Mercury Cadmium Telluride (MCT) Material Growth
Metal Organic Vapour Phase Epitaxy (MOVPE)
MOVPE is SELEX Galileo's preferred MCT wafer-scale material growth technology, and the Company has been developing the capability for over 25 years.
MOVPE uses the interdiffused multilayer growth process (IMP) within a horizontal, atmospheric-pressure reactor. IMP gives improved composition control, with CdTe and HgTe grown separately under optimised conditions, and enables acceptor doping to be achieved using arsenic without any post-growth anneal schedules. Donor doping is achieved using iodine. The composition, layer thickness and doping is controlled using software. The process time is approximately 1 week to produce and assess a layer. Assessment consists of Fourier transform infrared spectrometry for wavelength and thickness data, and secondary ion mass spectrometry for doping and composition profiles through the layer thickness. The current layer size is 75 mm diameter, grown on GaAs substrates for all production and R&D samples. The Company's new MOVPE reactor has 150 mm layer capability built in.
The advantages of MOVPE over other growth methods include:
- Lower cost than current MBE processes used by competitors
- Excellent result achieved for Medium Waveband (MW), Long Waveband (LW) and Dual-Waveband MW/LW detectors using low-cost GaAs substrates
- The MOVPE LW diode quality is world beating
- Low defect levels on all arrays including dual-waveband arrays
- Facilitates the growth of large format arrays currently using 75-mm diameter substrates, scaleable to 150 mm
MOVPE Reactor.
MOVPE MESA Structure. Optimised structure for low dark current and isolated absorber for minimum crosstalk.

• **INFORMATION SUPPLIED**
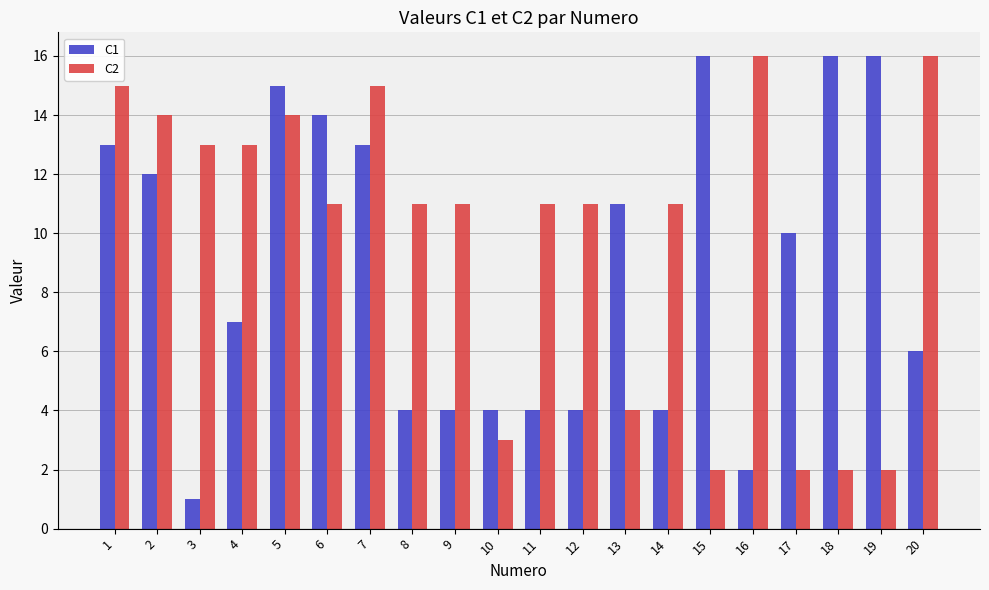

What are all the series names shown in the legend?

C1, C2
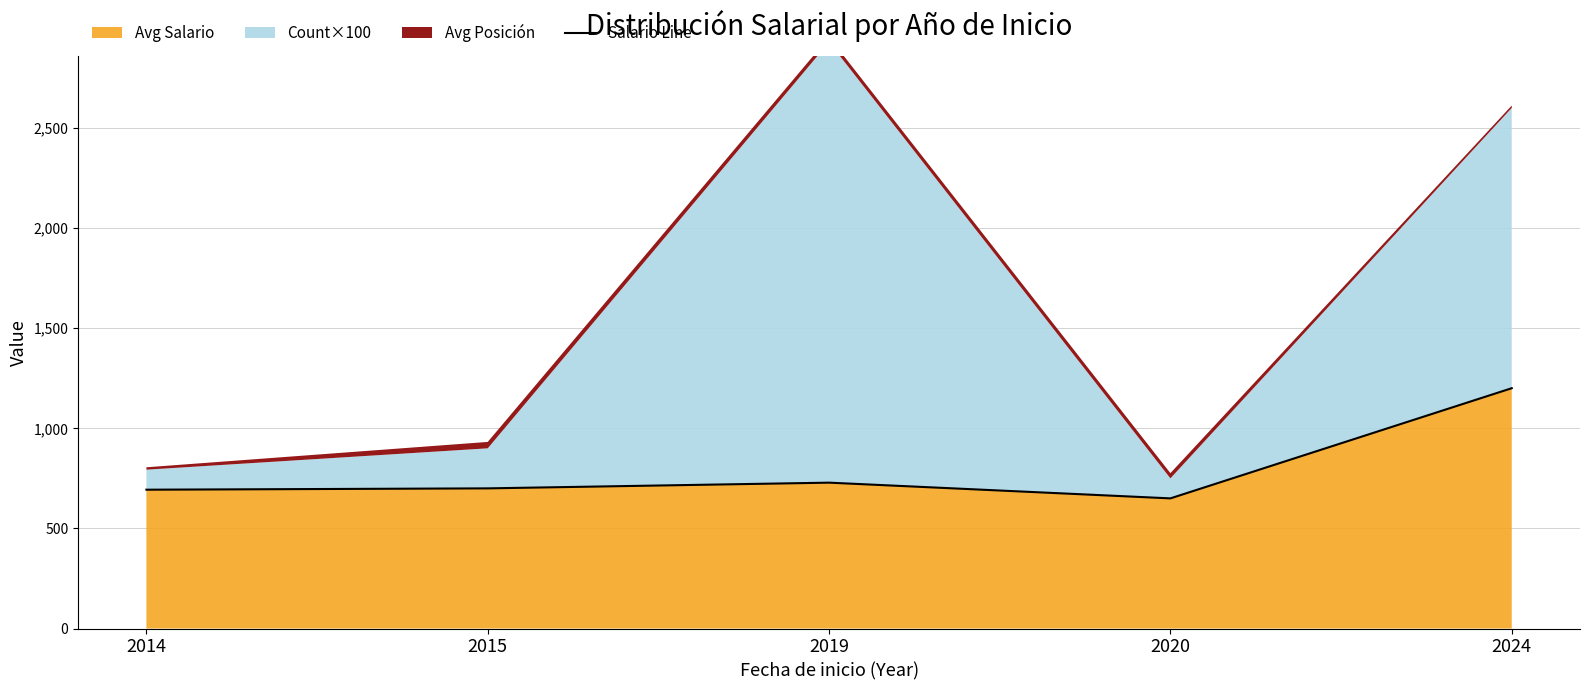

What is the highest value of the Avg Salario series?

1200.2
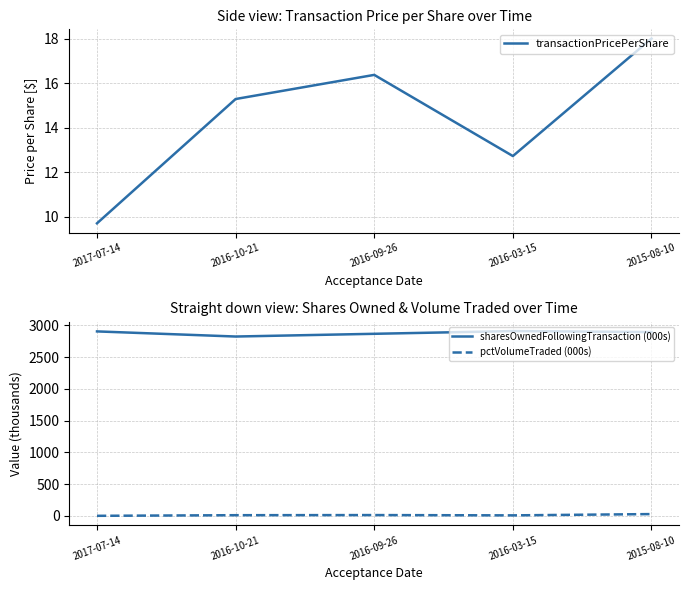

What is the label of the 5th point from the right?

2017-07-14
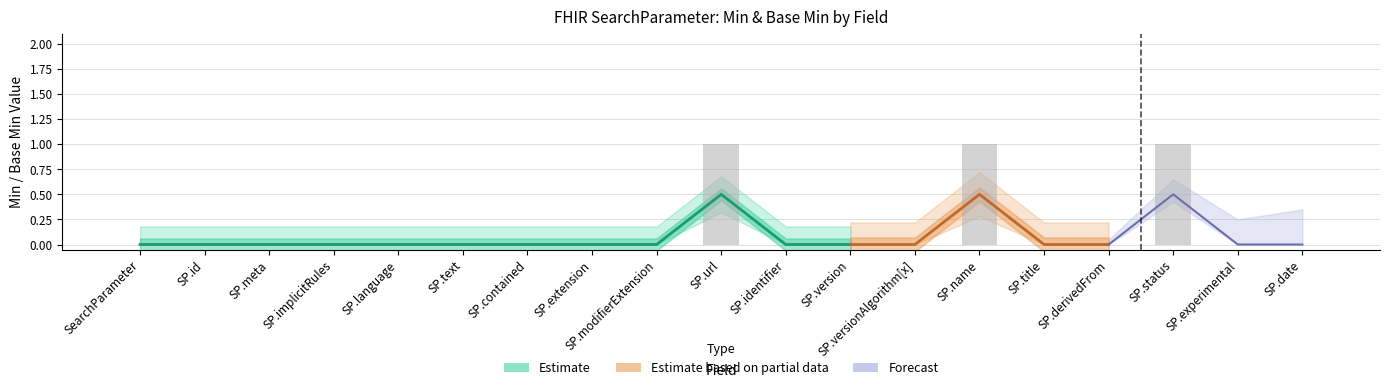

What are all the series names shown in the legend?

Estimate, Estimate based on partial data, Forecast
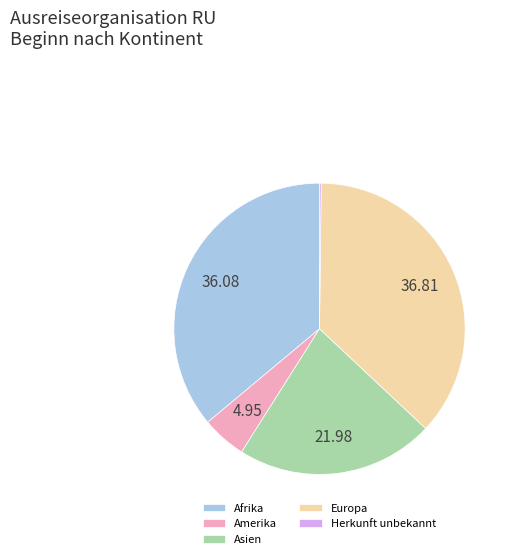

Is there a majority slice in this chart?

No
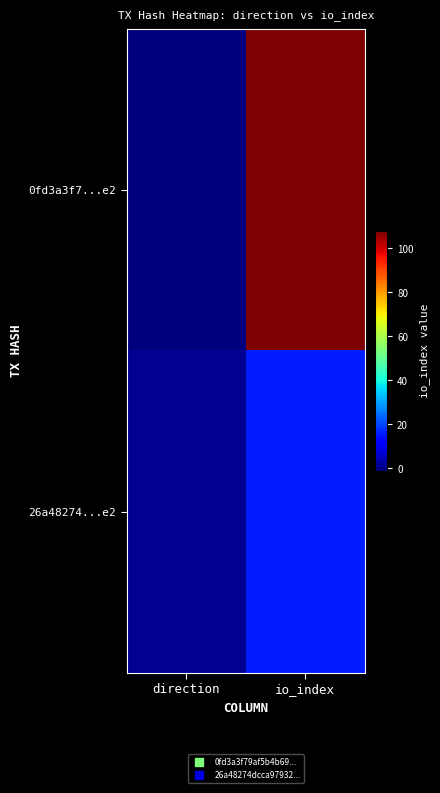

What is the difference between the highest and lowest values at io_index?

92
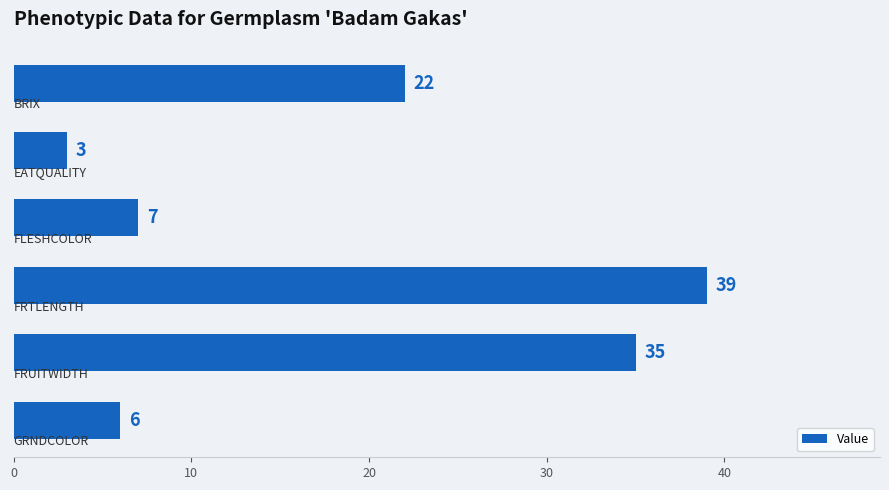

What is the value of the 3rd bar from the top?

7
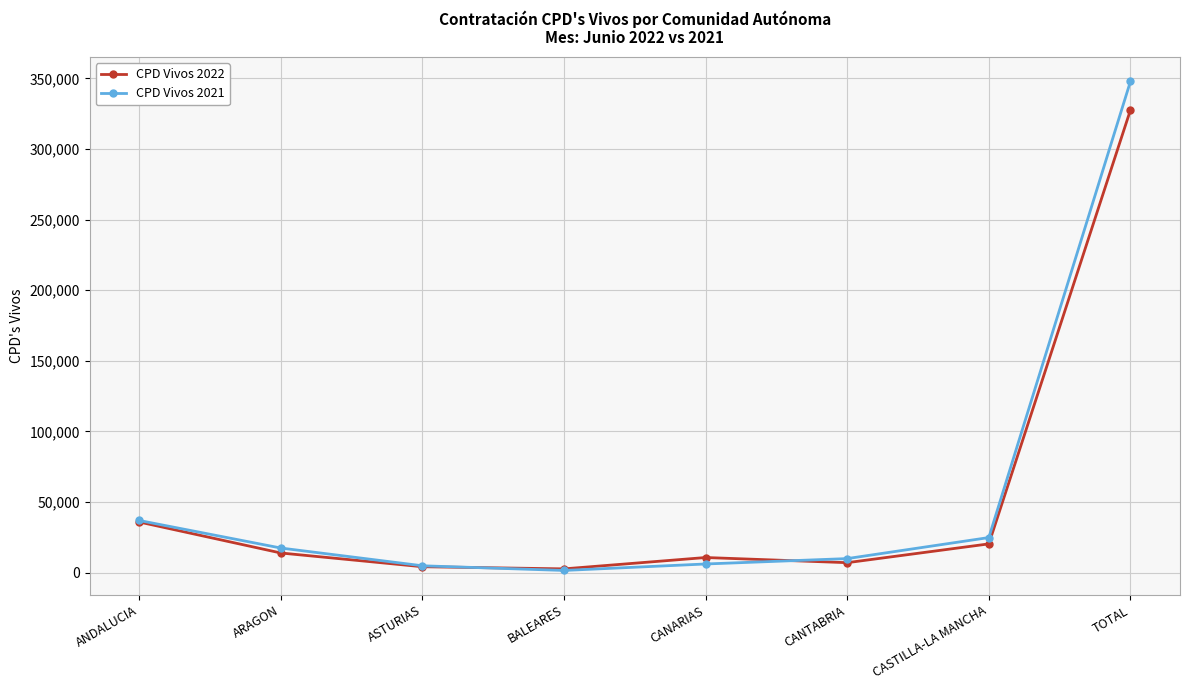

What position from the right is CANTABRIA?

3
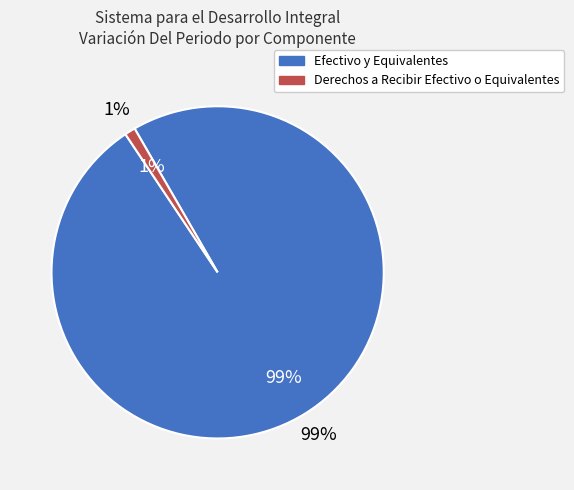

To the nearest percent, what is the difference between the largest and smallest slice percentages?

98%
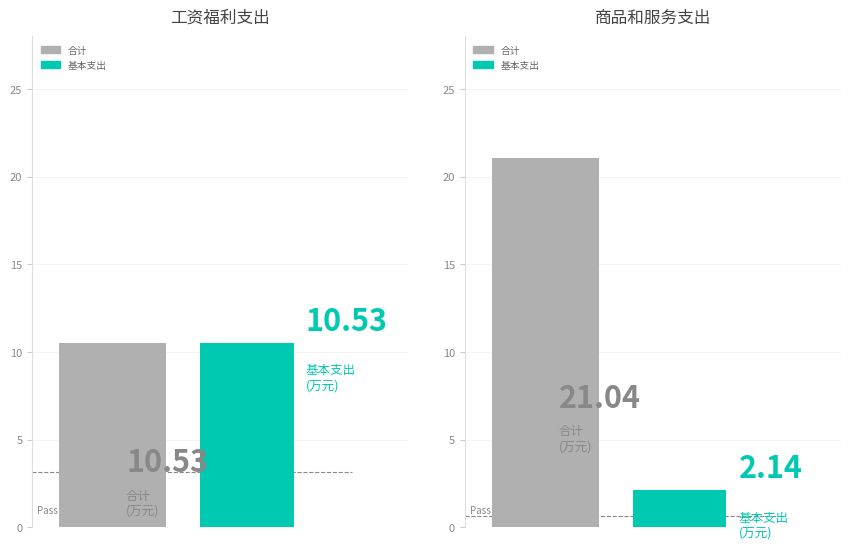

What is the lowest value of the 合计 series?

10.5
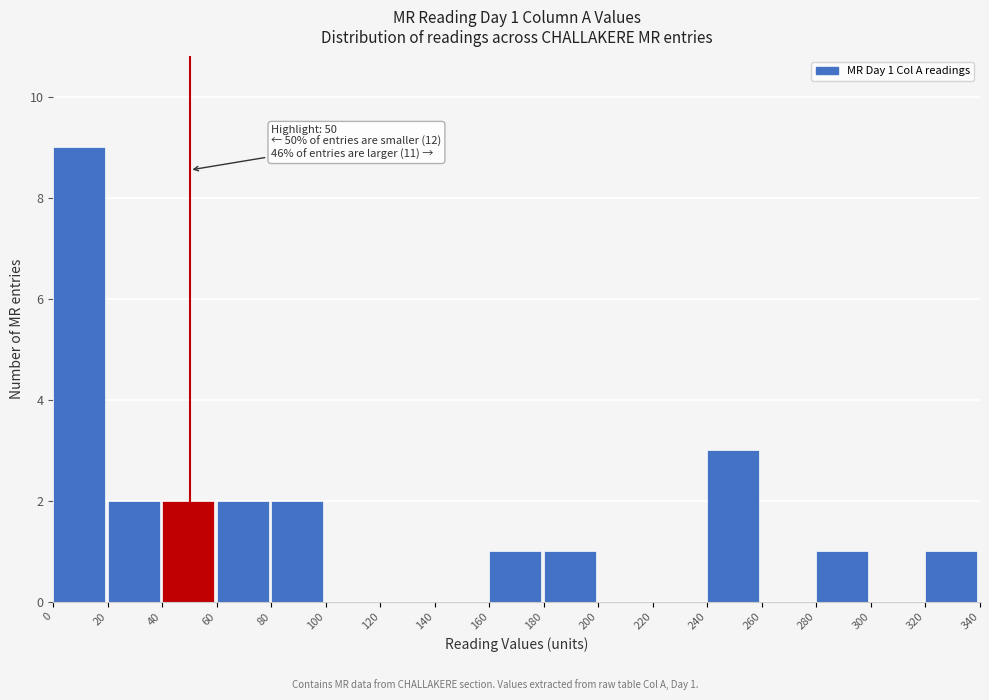

Over which range of the x-axis is the bar tallest?

0 to 20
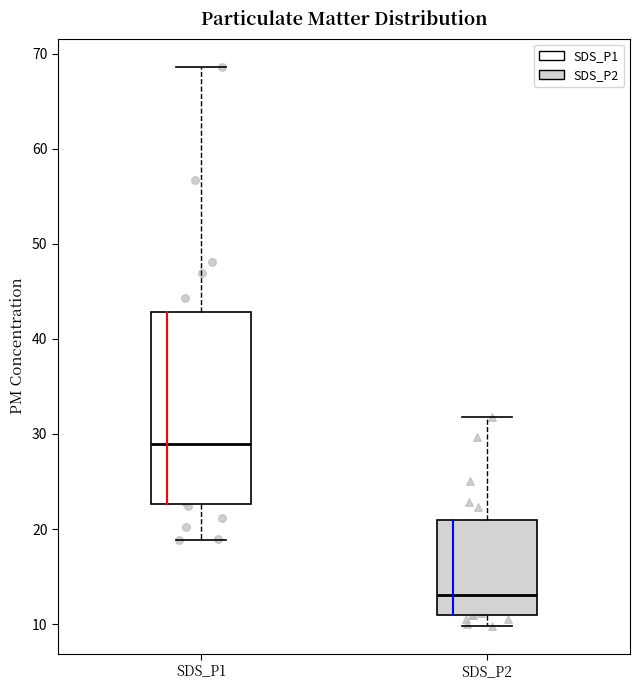

Reading left to right, read every box against the y-axis: the position of its median line, the range the box covers, and the ends of its whiskers. The values are not printed on the chart, so give them approximately, as read against the axis.

SDS_P1: median 29, box 23 to 43, whiskers 19 to 69
SDS_P2: median 13, box 11 to 21, whiskers 10 to 32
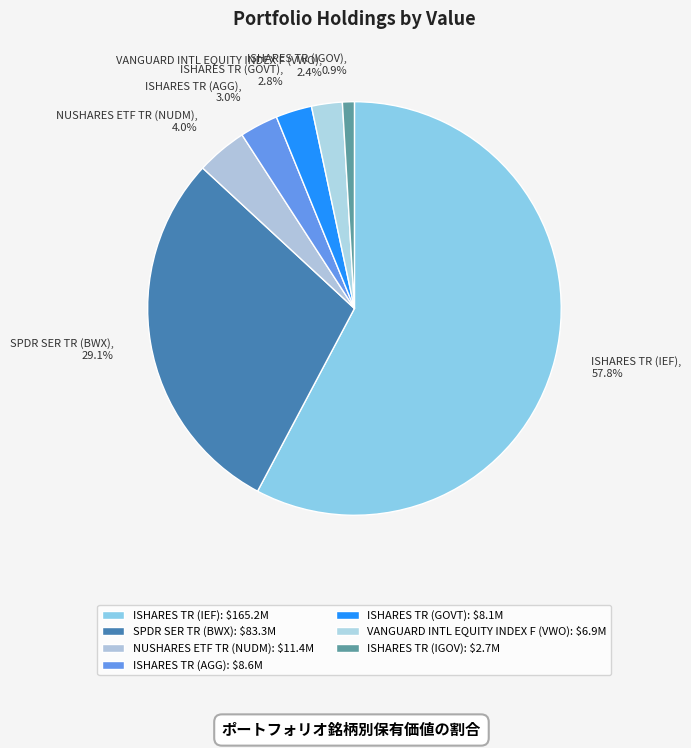

Between VANGUARD INTL EQUITY INDEX F (VWO) and ISHARES TR (AGG), which is larger?

ISHARES TR (AGG)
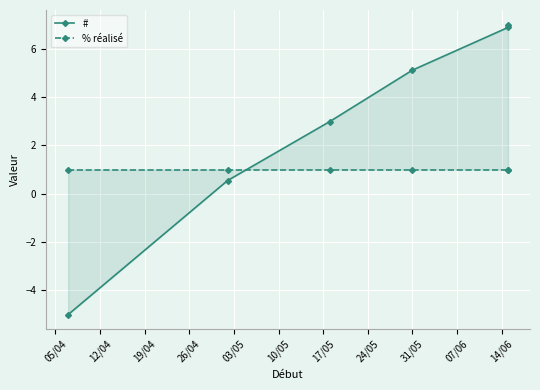

The # series shows 1.7 at 10/05. True or false?

False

• **TASKS TO PERFORM**
- 1) Using the text on MCT material growth, decide whether each statement agrees with it: (a) arsenic acceptor doping requires a post-growth anneal, (b) donor doping is done with iodine, (c) the current layers measure 150 mm across. For each, answer yes or no and quote the words from the text that settle it.
- 2) Pick up the text on MCT material growth after its final line and carry it on.

• **ANSWERS TO EACH TASK**
- 1)
(a) No: "enables acceptor doping to be achieved using arsenic without any post-growth anneal schedules"
(b) Yes: "Donor doping is achieved using iodine."
(c) No: "The current layer size is 75 mm diameter"

- 2)
Loophole MCT Technology
SELEX Galileo's 25 year development of the practice of Liquid Phase Epitaxy (LPE) comprises a Te-rich horizontal sliding boat process to create highly uniform MCT layers. Mercury telluride (overpressure source) is compounded at 750 °C then granulated, and the Tellurium-rich MCT growth solution is compounded at 500 °C, then pelleted. The substrate used is CdZnTe (~4% Zn). The sliding boat is high-purity graphite. The growth kit uses Pd-diffused H2 and a growth temperature of ~500 °C.
Loophole Structure
The process time is approximately 1 month from start to finished layer ready for use, although the actual layer growth process is only approximately 1 day. Layer sizes are approximately 20 x 40mm. Assessment consists of Fourier transform infrared spectrometry for wavelength mapping and Hall effect measurements for electrical assessment. LPE is used for current smaller 2-dimensional short-wave focal plane arrays such as Swift and Swan.
Advantages
- Substantial experience in loophole array fabrication at SELEX Galileo
- Mechanically very robust
- High fill factor
- Small detector pitch
However, Loophole does not utilise wafer scale processing to reduce cost at the array fabrication step as MOVPE does, and Heterojunction technology is not possible.
Bulk MCT
SELEX Galileo has over 40 years experience in this growth method. The capability has expanded from producing 12mm diameter crystals in the late 1960s, up to 70mm diameter crystals recently, the largest grown anywhere in the world to date. SELEX Galileo has produced more than 500,000 slices in total, of all wavelengths from 1 to 25 microns.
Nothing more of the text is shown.